Jobs:
1. In the court excerpt below about the warnings expert, reproduce word for word the part from "Defendants mainly contend" up to and including "reliable under Daubert.".
2. Decide whether each statement agrees with the court excerpt below about the warnings expert. Answer yes or no, and quote the words from the excerpt that settle it. (a) Dr. Mike Maddox holds a Ph.D. in industrial engineering. (b) The defendants contend that Dr. Kasbekar's proposed warning system has been tested. (c) The affidavit of Dr. Edward Karnes addressed a PWC warning in this same case.

Text passage:
______
To inform both his opinion on the inadequacy of the product’s warning and his proposal
for an alternative warning system in this case, (see ECF No. 76-8), Dr. Kasbekar stated that he
reviewed the product’s warning and placement and consulted with Dr. Mike Maddox, who holds
a Ph.D. in industrial engineering. (ECF No. 71-7 at 48–49 (“[W]e together as a team went back
and forth and came up with a seat label.”).) Dr. Kasbekar also apparently relied on the affidavit
of a Dr. Edward Karnes that contained opinion information on the inadequacy of a PWC warning
in a separate products liability case. (See ECF No. 71-7 at 13–16.)
Defendants mainly contend that because Dr. Kasbekar’s proposed warning system has not
been tested and that he cites no studies to support his opinion, his testimony lacks scientific data.
(ECF No. 71-1 at 23–24.) It is not evident that a warnings experts’ testing of a proposed alternative
warning system is a brightline requirement for a court to deem the opinion reliable under Daubert.
______
Supplied records:
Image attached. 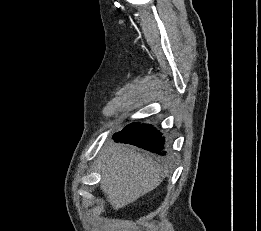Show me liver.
<instances>
[{
    "instance_id": "1",
    "label": "liver",
    "mask_w": 261,
    "mask_h": 231,
    "mask_svg": "<svg viewBox=\"0 0 261 231\" xmlns=\"http://www.w3.org/2000/svg\"><path fill=\"white\" fill-rule=\"evenodd\" d=\"M100 188L118 210L154 190L162 182L151 158L128 145L110 143L98 158Z\"/></svg>"
}]
</instances>
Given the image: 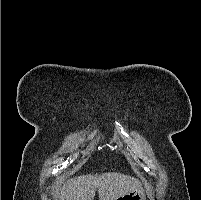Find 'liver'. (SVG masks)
<instances>
[{
	"label": "liver",
	"mask_w": 201,
	"mask_h": 200,
	"mask_svg": "<svg viewBox=\"0 0 201 200\" xmlns=\"http://www.w3.org/2000/svg\"><path fill=\"white\" fill-rule=\"evenodd\" d=\"M140 187L138 179L122 173L89 174L71 178L58 193L57 200H94L96 189L100 200H116Z\"/></svg>",
	"instance_id": "obj_1"
}]
</instances>
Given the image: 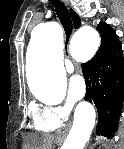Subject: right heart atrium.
Segmentation results:
<instances>
[{
    "label": "right heart atrium",
    "instance_id": "1",
    "mask_svg": "<svg viewBox=\"0 0 124 149\" xmlns=\"http://www.w3.org/2000/svg\"><path fill=\"white\" fill-rule=\"evenodd\" d=\"M70 106L56 105V106H32V118L35 127H46L52 130L61 126L65 118L70 113Z\"/></svg>",
    "mask_w": 124,
    "mask_h": 149
}]
</instances>
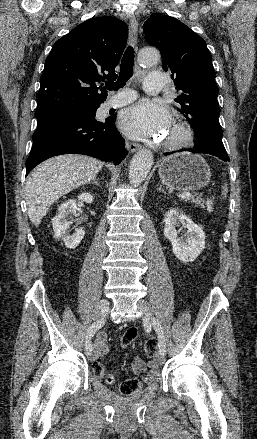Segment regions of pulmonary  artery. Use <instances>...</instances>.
I'll use <instances>...</instances> for the list:
<instances>
[{
    "mask_svg": "<svg viewBox=\"0 0 257 439\" xmlns=\"http://www.w3.org/2000/svg\"><path fill=\"white\" fill-rule=\"evenodd\" d=\"M165 84V76L162 73H149L146 75L143 88L147 93L155 94L161 92ZM136 95L126 90L107 101L108 107H120L135 99Z\"/></svg>",
    "mask_w": 257,
    "mask_h": 439,
    "instance_id": "pulmonary-artery-1",
    "label": "pulmonary artery"
}]
</instances>
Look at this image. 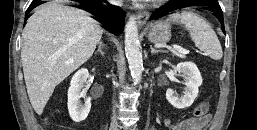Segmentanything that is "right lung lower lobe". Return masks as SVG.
Here are the masks:
<instances>
[{
    "instance_id": "obj_1",
    "label": "right lung lower lobe",
    "mask_w": 257,
    "mask_h": 130,
    "mask_svg": "<svg viewBox=\"0 0 257 130\" xmlns=\"http://www.w3.org/2000/svg\"><path fill=\"white\" fill-rule=\"evenodd\" d=\"M100 2H106L105 0H98L91 5H87L88 9H85L89 13L93 14L94 19L103 24V27L109 32L114 33L115 35H119L123 32L124 29V21L125 14L122 9L119 7L108 5L107 7L103 6ZM42 4L39 1L33 0L31 5L29 6L26 16L29 11L34 9L35 7Z\"/></svg>"
}]
</instances>
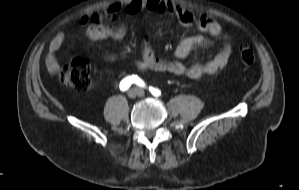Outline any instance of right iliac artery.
I'll use <instances>...</instances> for the list:
<instances>
[{"label":"right iliac artery","mask_w":299,"mask_h":190,"mask_svg":"<svg viewBox=\"0 0 299 190\" xmlns=\"http://www.w3.org/2000/svg\"><path fill=\"white\" fill-rule=\"evenodd\" d=\"M133 83L137 84L140 87L145 86V83L137 75H132V76H128V77L124 78L120 82V89L122 91H126Z\"/></svg>","instance_id":"1"}]
</instances>
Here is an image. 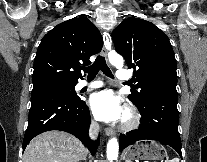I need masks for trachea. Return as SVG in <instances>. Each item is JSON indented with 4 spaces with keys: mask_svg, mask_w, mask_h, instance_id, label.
Here are the masks:
<instances>
[{
    "mask_svg": "<svg viewBox=\"0 0 207 162\" xmlns=\"http://www.w3.org/2000/svg\"><path fill=\"white\" fill-rule=\"evenodd\" d=\"M83 70L88 73V79H94L99 70H101L106 76L113 78V75L106 64L105 58L102 56H98L91 66L86 67Z\"/></svg>",
    "mask_w": 207,
    "mask_h": 162,
    "instance_id": "3493384b",
    "label": "trachea"
}]
</instances>
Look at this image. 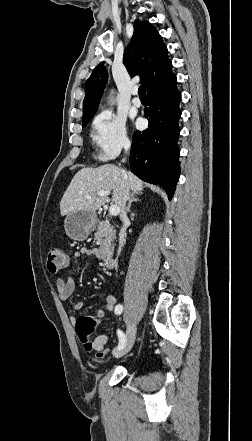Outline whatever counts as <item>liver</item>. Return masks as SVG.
I'll list each match as a JSON object with an SVG mask.
<instances>
[{"mask_svg":"<svg viewBox=\"0 0 252 441\" xmlns=\"http://www.w3.org/2000/svg\"><path fill=\"white\" fill-rule=\"evenodd\" d=\"M125 188L138 194L142 192L144 186L132 172L124 171L112 164L97 168H82L75 174L61 199V216L74 211L95 212L108 201L107 196L97 195L102 190L113 192L112 201L121 210ZM88 195L91 198H87Z\"/></svg>","mask_w":252,"mask_h":441,"instance_id":"obj_1","label":"liver"}]
</instances>
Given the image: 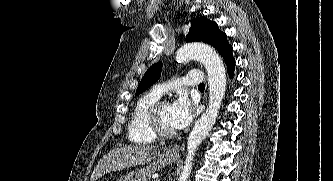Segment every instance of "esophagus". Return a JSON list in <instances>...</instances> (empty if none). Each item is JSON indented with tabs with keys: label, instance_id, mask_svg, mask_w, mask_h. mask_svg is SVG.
<instances>
[{
	"label": "esophagus",
	"instance_id": "34e87169",
	"mask_svg": "<svg viewBox=\"0 0 333 181\" xmlns=\"http://www.w3.org/2000/svg\"><path fill=\"white\" fill-rule=\"evenodd\" d=\"M179 150H180L179 146H173L172 148H170L168 150V153L172 154V155H177V154H179Z\"/></svg>",
	"mask_w": 333,
	"mask_h": 181
}]
</instances>
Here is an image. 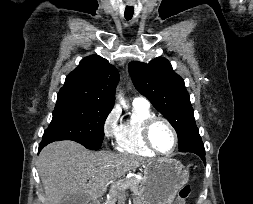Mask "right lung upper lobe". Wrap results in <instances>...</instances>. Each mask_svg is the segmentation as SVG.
<instances>
[{
    "mask_svg": "<svg viewBox=\"0 0 253 204\" xmlns=\"http://www.w3.org/2000/svg\"><path fill=\"white\" fill-rule=\"evenodd\" d=\"M118 70L106 59L92 55L83 58L67 75L60 92H70L87 100L113 108Z\"/></svg>",
    "mask_w": 253,
    "mask_h": 204,
    "instance_id": "1",
    "label": "right lung upper lobe"
}]
</instances>
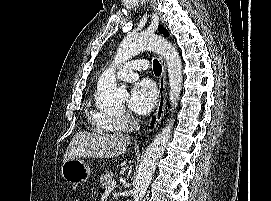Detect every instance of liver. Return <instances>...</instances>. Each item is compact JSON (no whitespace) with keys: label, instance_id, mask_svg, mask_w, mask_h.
Wrapping results in <instances>:
<instances>
[{"label":"liver","instance_id":"obj_1","mask_svg":"<svg viewBox=\"0 0 271 201\" xmlns=\"http://www.w3.org/2000/svg\"><path fill=\"white\" fill-rule=\"evenodd\" d=\"M129 144V135L80 131L71 139L63 163L78 158H113L123 154Z\"/></svg>","mask_w":271,"mask_h":201}]
</instances>
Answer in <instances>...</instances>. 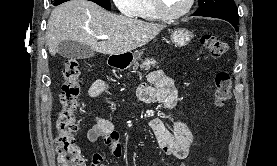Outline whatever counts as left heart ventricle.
Wrapping results in <instances>:
<instances>
[{"label": "left heart ventricle", "mask_w": 277, "mask_h": 166, "mask_svg": "<svg viewBox=\"0 0 277 166\" xmlns=\"http://www.w3.org/2000/svg\"><path fill=\"white\" fill-rule=\"evenodd\" d=\"M164 8L169 13H177L182 10L187 0H162Z\"/></svg>", "instance_id": "b2bd125f"}]
</instances>
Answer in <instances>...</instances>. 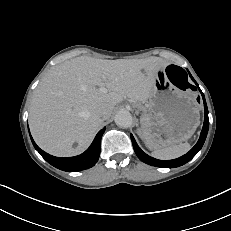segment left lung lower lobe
______
Responses to the exercise:
1.
Defendants mainly contend that because Dr. Kasbekar’s proposed warning system has not
been tested and that he cites no studies to support his opinion, his testimony lacks scientific data.
(ECF No. 71-1 at 23–24.) It is not evident that a warnings experts’ testing of a proposed alternative
warning system is a brightline requirement for a court to deem the opinion reliable under Daubert.

2.
(a) Yes: "who holds a Ph.D. in industrial engineering"
(b) No: "Dr. Kasbekar’s proposed warning system has not been tested"
(c) No: "in a separate products liability case"